■ WORK TO BE COMPLETED ■
Would you retype the listing word for word, skipping its pictures?

■ SUPPLIED DATA ■
——

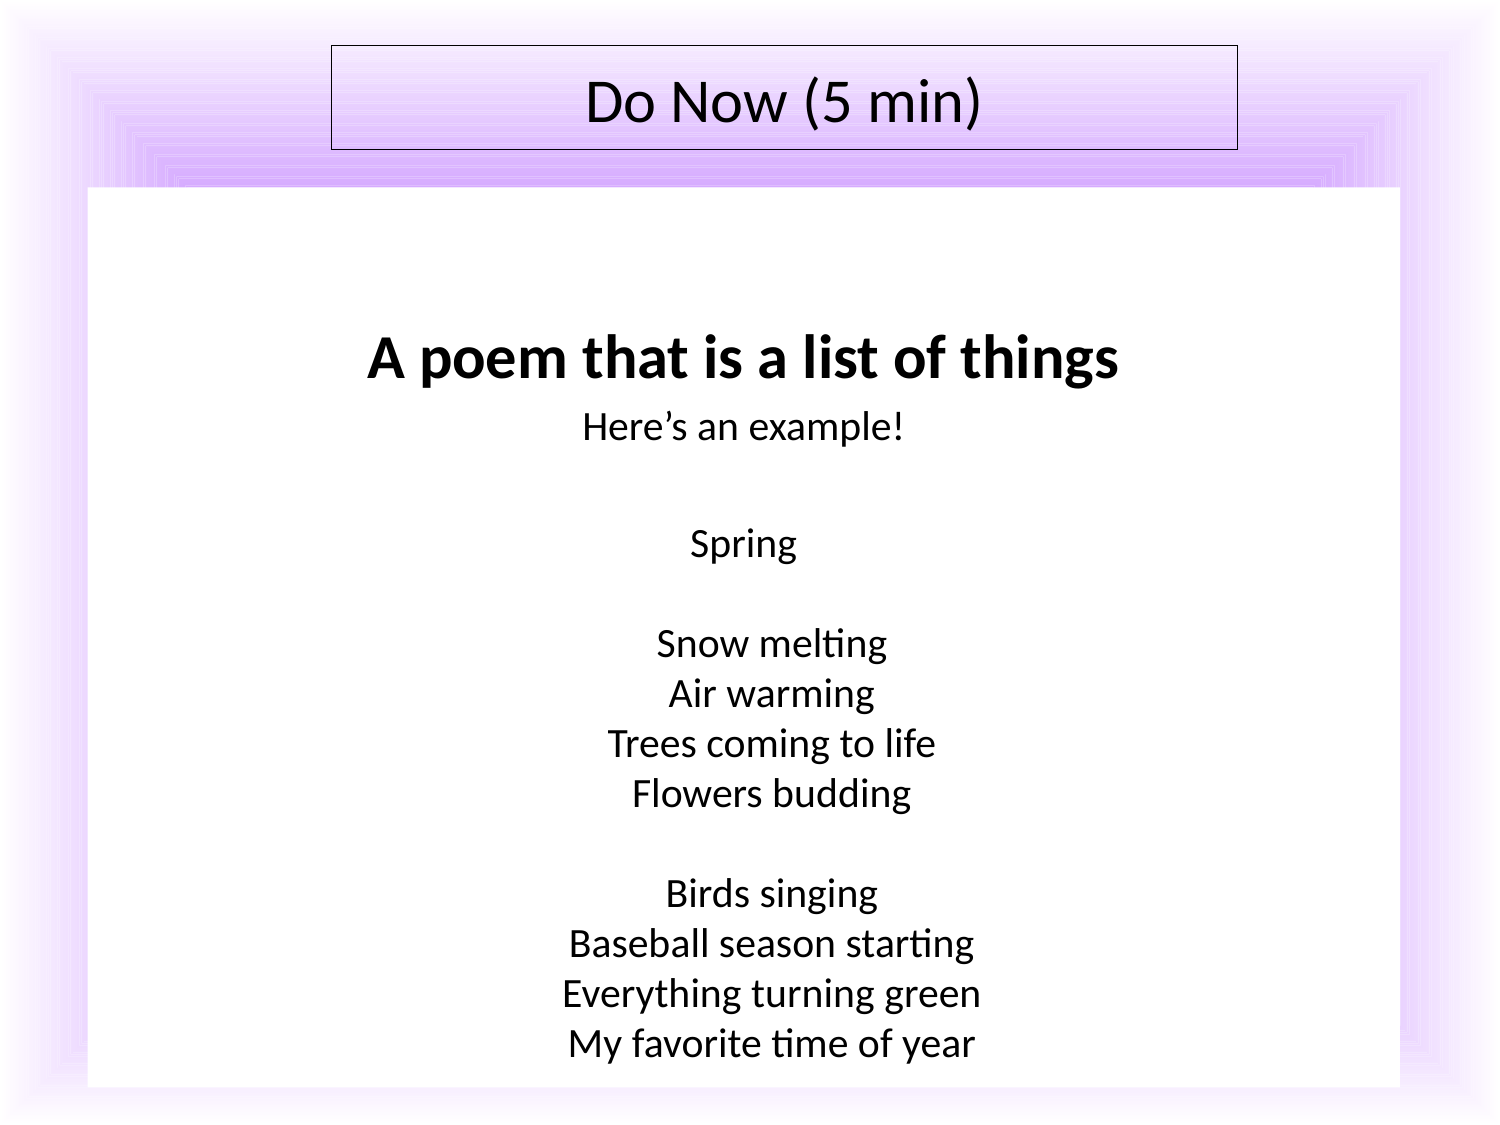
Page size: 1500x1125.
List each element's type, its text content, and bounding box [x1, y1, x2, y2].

list What is a catalogue poem?  [93, 0, 1407, 725]
text_box Do Now (5 min) [331, 45, 1238, 150]
text_box A poem that is a list of things Here’s an example! Spring Snow melting Air warming Trees coming to life Flowers budding Birds singing Baseball season starting Everything turning green My favorite time of year [87, 187, 1400, 1088]
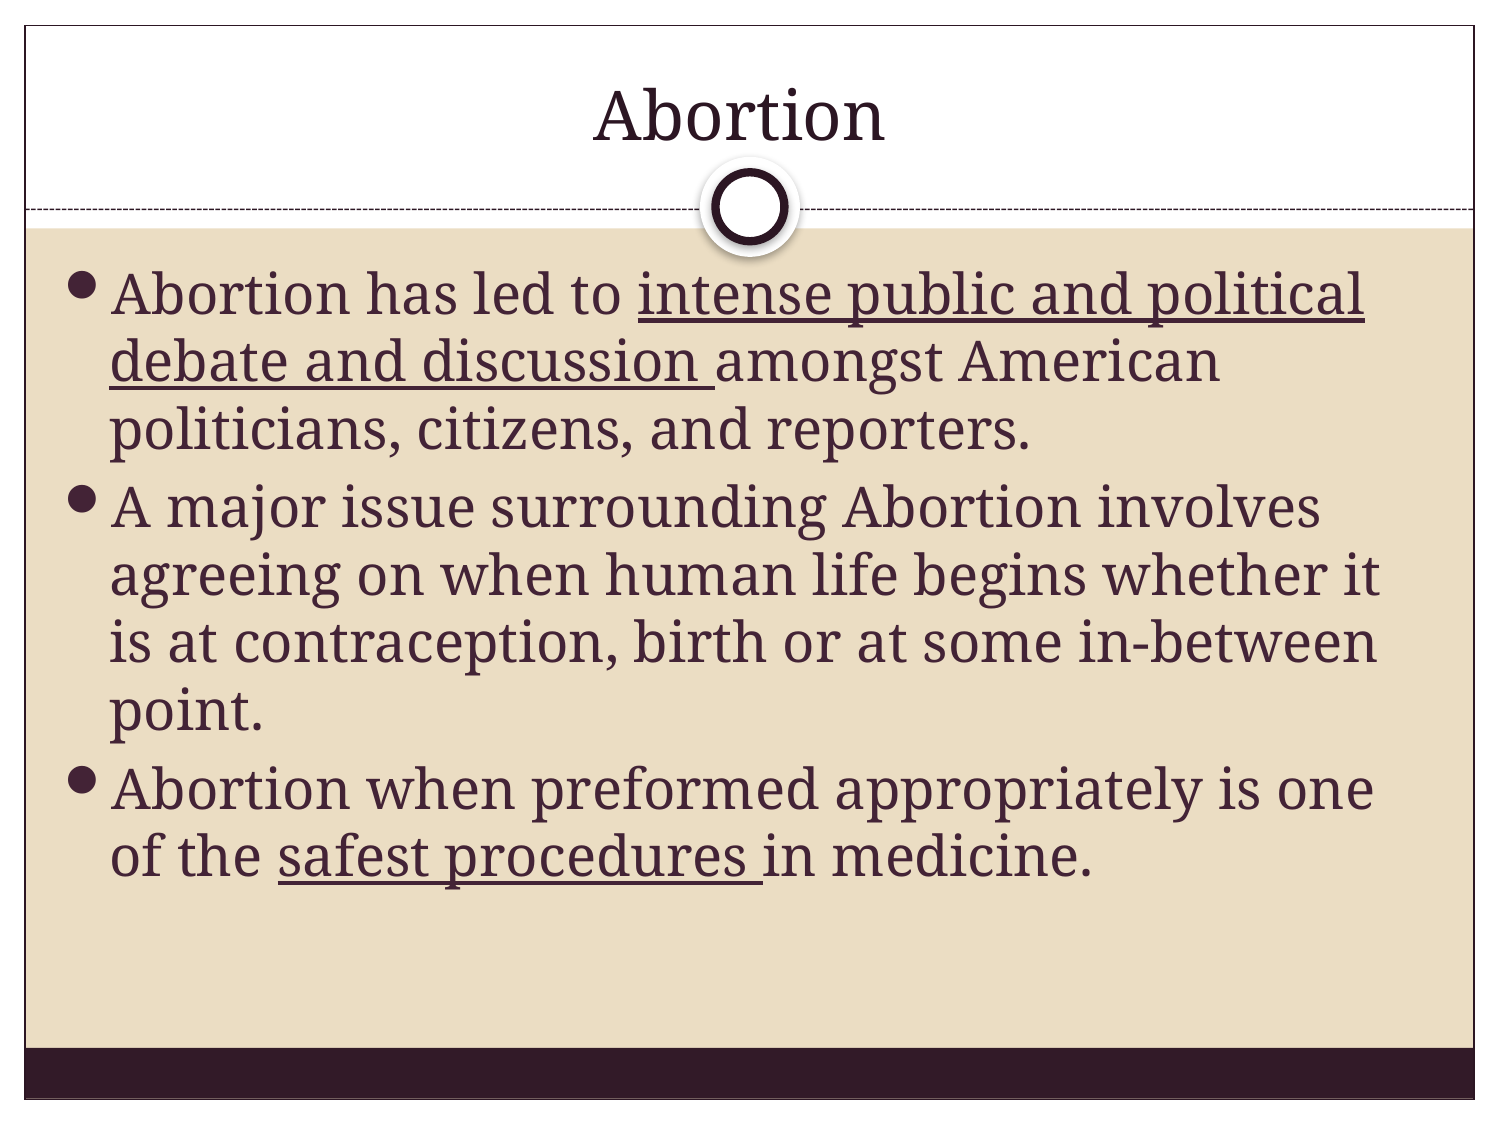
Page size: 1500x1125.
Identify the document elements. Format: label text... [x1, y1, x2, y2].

title Abortion [49, 37, 1450, 162]
list Abortion has led to intense public and political debate and discussion amongst American politicians, citizens, and reporters. A major issue surrounding Abortion involves agreeing on when human life begins whether it is at contraception, birth or at some in-between point. Abortion when preformed appropriately is one of the safest procedures in medicine. [49, 250, 1445, 1001]
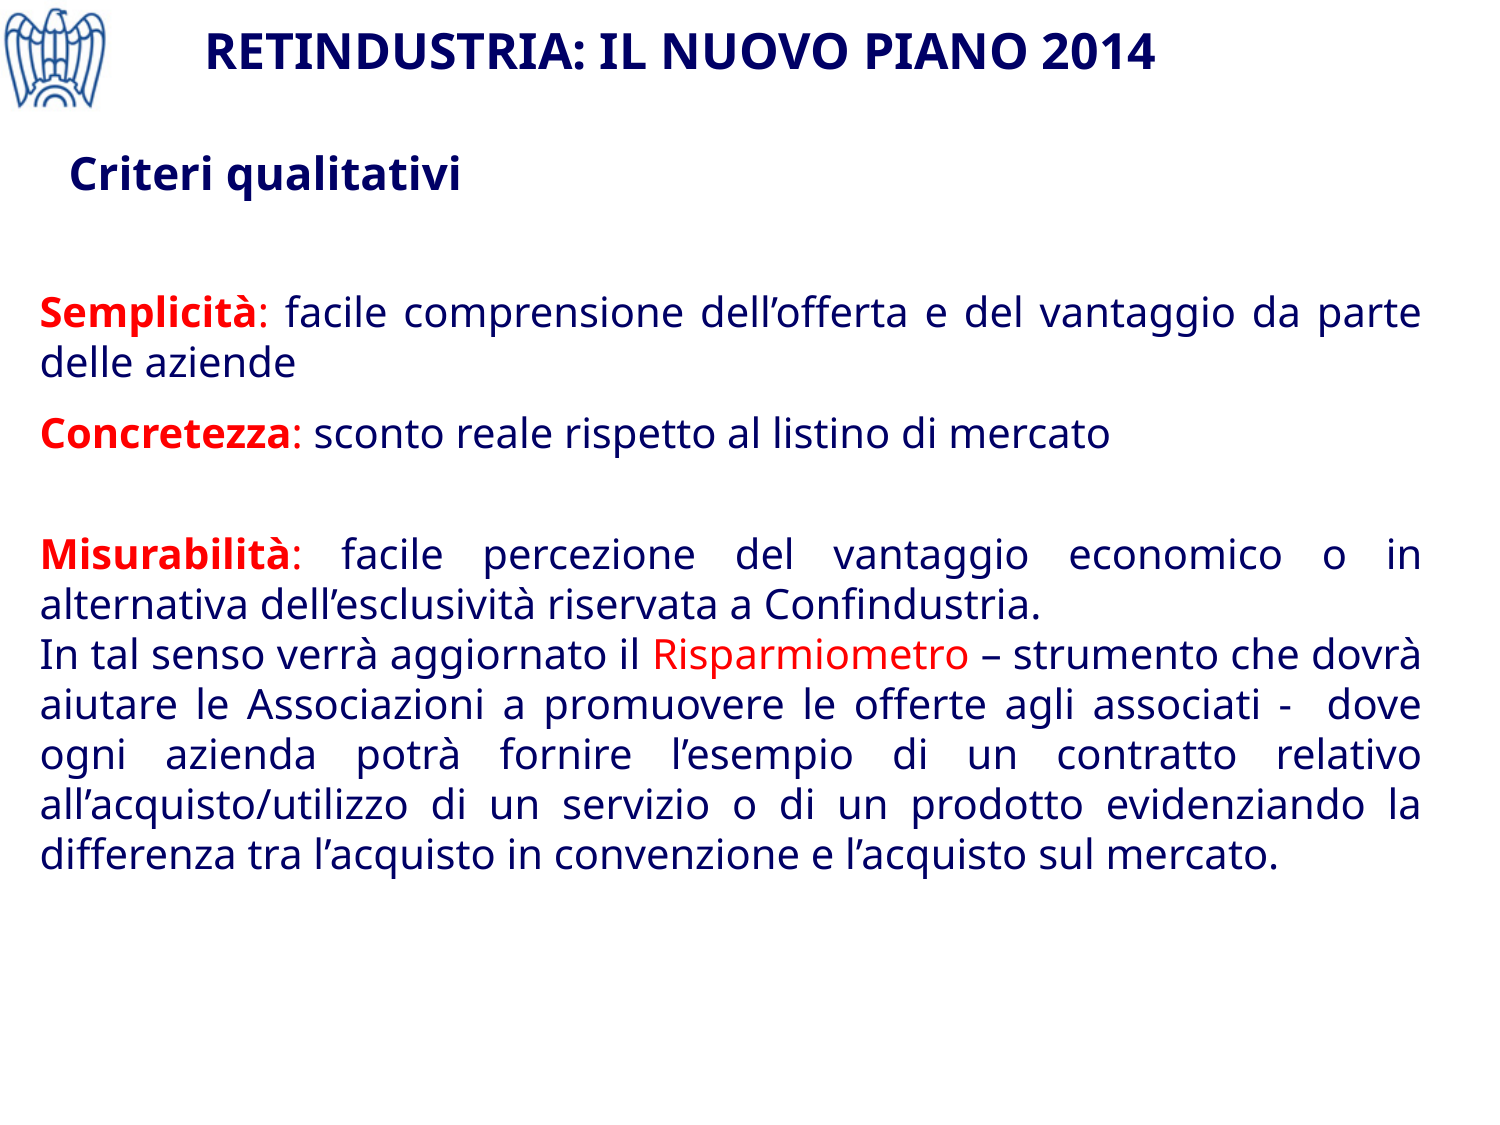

——

■ ANSWER BELOW ■
Page size: 1500x1125.
List each element's type, its text content, and bounding box [x1, y1, x2, y2].

list What is a catalogue poem?  [93, 0, 1407, 725]
text_box Do Now (5 min) [331, 45, 1238, 150]
text_box A poem that is a list of things Here’s an example! Spring Snow melting Air warming Trees coming to life Flowers budding Birds singing Baseball season starting Everything turning green My favorite time of year [87, 187, 1400, 1088]
Page size: 1500x1125.
Identify the document elements. Format: label text... [x1, y1, x2, y2].

title Abortion [49, 37, 1450, 162]
list Abortion has led to intense public and political debate and discussion amongst American politicians, citizens, and reporters. A major issue surrounding Abortion involves agreeing on when human life begins whether it is at contraception, birth or at some in-between point. Abortion when preformed appropriately is one of the safest procedures in medicine. [49, 250, 1445, 1001]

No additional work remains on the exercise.